======== Gegeven tekst ========

Het ontbreekt activisme aan aantrekkingskracht. Dat was mijn ervaring in 1999 en lijkt twaalf jaar later nog veel meer het geval. De middelbare scholier van destijds heeft sindsdien nog maar weinig van zich laten horen. Studenten van nu worden met honderdduizenden gedupeerd door hervormingen in het onderwijs, maar bij een demonstratie op 12 april tegen de geplande langstudeerboete kwamen er slechts een paar honderd man demonstreren in Den Haag. Nederland onderscheidt zich qua opkomst van andere Europese landen, en niet alleen tijdens studentenprotesten. Een paasmars die tegelijk werd gehouden in Almelo en in Gronau, een even grote gemeente aan de andere kant van de Duitse grens, kreeg in het Duitse stadje tienduizend mensen op de voet - in Almelo vijftig. En als we dan toch met veel zijn gaat het er behoorlijk braaf aan toe, zo berichtte deze site al eerder. Bovendien worden gevoelige statements afgehouden, getuige het verbod op een anti-PVV-spandoek tijdens een HTM-demonstratie in april.

======== Gegevensoverzicht ========

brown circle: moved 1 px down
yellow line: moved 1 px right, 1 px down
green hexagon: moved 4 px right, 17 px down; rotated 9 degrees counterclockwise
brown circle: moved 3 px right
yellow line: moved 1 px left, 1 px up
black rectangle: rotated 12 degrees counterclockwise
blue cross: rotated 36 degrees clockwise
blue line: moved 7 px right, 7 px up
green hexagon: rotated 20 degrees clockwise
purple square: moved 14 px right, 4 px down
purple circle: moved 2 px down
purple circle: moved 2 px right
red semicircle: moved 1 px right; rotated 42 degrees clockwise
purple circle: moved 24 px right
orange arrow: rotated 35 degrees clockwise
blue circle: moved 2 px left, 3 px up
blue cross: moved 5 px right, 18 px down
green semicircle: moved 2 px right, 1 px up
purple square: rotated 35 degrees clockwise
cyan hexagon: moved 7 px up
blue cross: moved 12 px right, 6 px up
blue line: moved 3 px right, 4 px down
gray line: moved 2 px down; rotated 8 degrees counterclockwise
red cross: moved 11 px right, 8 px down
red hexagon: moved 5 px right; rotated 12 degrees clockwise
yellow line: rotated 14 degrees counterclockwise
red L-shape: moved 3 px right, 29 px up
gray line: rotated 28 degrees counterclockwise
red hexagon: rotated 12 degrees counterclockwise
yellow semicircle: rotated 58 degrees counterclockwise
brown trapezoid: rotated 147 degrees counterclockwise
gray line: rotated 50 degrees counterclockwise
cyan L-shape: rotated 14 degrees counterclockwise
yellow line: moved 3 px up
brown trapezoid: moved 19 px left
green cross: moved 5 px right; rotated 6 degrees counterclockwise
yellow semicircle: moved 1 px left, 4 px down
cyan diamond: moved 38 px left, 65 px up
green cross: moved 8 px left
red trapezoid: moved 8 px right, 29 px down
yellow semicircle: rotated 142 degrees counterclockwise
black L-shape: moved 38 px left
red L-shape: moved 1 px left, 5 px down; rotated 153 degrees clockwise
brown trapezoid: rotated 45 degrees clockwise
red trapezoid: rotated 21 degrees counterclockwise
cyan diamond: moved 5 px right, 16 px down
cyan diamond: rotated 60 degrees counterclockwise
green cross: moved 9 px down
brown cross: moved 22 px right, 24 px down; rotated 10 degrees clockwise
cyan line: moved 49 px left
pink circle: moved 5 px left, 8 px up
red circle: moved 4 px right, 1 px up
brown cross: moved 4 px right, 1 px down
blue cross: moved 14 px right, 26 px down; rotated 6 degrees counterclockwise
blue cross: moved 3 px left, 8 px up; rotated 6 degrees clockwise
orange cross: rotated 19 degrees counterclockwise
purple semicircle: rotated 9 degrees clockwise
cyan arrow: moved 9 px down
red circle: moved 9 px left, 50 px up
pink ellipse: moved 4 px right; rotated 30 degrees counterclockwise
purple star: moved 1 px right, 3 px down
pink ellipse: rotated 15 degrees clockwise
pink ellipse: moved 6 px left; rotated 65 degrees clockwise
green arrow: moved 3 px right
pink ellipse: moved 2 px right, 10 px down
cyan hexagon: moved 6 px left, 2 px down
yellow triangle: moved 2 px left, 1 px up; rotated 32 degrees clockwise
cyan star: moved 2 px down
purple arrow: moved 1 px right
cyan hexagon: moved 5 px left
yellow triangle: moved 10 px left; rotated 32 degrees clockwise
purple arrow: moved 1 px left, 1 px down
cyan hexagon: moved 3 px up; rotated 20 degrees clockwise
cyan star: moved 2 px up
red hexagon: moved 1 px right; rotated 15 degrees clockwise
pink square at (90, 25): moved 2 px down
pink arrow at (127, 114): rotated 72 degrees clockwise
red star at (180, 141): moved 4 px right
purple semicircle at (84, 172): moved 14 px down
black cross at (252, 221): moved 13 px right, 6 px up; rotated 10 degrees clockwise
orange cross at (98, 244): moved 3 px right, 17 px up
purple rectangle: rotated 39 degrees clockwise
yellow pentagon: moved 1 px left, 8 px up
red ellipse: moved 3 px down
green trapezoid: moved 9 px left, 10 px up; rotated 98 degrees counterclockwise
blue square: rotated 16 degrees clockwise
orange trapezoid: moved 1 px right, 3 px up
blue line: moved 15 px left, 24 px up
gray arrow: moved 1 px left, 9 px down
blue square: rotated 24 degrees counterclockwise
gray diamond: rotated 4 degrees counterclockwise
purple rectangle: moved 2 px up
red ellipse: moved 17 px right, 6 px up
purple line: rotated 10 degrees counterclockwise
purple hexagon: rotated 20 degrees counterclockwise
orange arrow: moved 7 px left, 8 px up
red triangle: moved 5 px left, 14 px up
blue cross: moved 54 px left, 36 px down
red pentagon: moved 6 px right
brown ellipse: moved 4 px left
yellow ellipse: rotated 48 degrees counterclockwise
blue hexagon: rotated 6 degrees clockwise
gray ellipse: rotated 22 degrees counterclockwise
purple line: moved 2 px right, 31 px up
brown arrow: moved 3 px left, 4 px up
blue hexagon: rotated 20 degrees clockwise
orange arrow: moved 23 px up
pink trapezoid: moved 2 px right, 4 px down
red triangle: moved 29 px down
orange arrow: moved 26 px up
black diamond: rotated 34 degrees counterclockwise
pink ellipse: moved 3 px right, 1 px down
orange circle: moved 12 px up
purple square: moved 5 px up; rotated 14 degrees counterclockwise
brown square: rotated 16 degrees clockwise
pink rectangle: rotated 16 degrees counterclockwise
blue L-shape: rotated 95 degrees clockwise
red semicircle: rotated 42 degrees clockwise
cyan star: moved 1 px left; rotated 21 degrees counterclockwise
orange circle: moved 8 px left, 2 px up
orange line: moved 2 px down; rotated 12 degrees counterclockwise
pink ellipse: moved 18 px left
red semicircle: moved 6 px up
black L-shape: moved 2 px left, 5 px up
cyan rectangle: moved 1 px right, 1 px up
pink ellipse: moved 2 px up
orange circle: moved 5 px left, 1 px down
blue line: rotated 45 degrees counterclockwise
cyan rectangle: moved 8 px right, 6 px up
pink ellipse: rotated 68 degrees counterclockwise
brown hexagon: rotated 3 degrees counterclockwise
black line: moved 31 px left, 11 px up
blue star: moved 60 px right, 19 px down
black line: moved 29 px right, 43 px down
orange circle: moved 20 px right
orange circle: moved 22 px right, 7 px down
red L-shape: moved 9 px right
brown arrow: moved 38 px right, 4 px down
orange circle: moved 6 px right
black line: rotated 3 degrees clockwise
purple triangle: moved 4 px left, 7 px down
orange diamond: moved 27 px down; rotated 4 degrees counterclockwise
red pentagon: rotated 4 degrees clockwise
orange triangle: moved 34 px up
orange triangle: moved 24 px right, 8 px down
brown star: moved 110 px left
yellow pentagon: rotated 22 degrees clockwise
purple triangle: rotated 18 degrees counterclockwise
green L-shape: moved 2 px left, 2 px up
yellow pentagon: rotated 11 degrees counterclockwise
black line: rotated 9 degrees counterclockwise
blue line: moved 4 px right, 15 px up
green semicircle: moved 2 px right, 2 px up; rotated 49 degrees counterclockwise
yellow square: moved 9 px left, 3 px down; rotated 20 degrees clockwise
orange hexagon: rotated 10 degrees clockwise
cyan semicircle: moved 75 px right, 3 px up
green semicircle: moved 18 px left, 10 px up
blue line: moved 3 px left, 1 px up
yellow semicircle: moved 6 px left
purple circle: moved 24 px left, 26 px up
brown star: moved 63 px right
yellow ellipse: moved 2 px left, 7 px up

========

Hoeveel mensen trok de paasmars in Gronau volgens de tekst over activisme? Het materiaal speelt hierbij geen enkele rol.

Tienduizend mensen.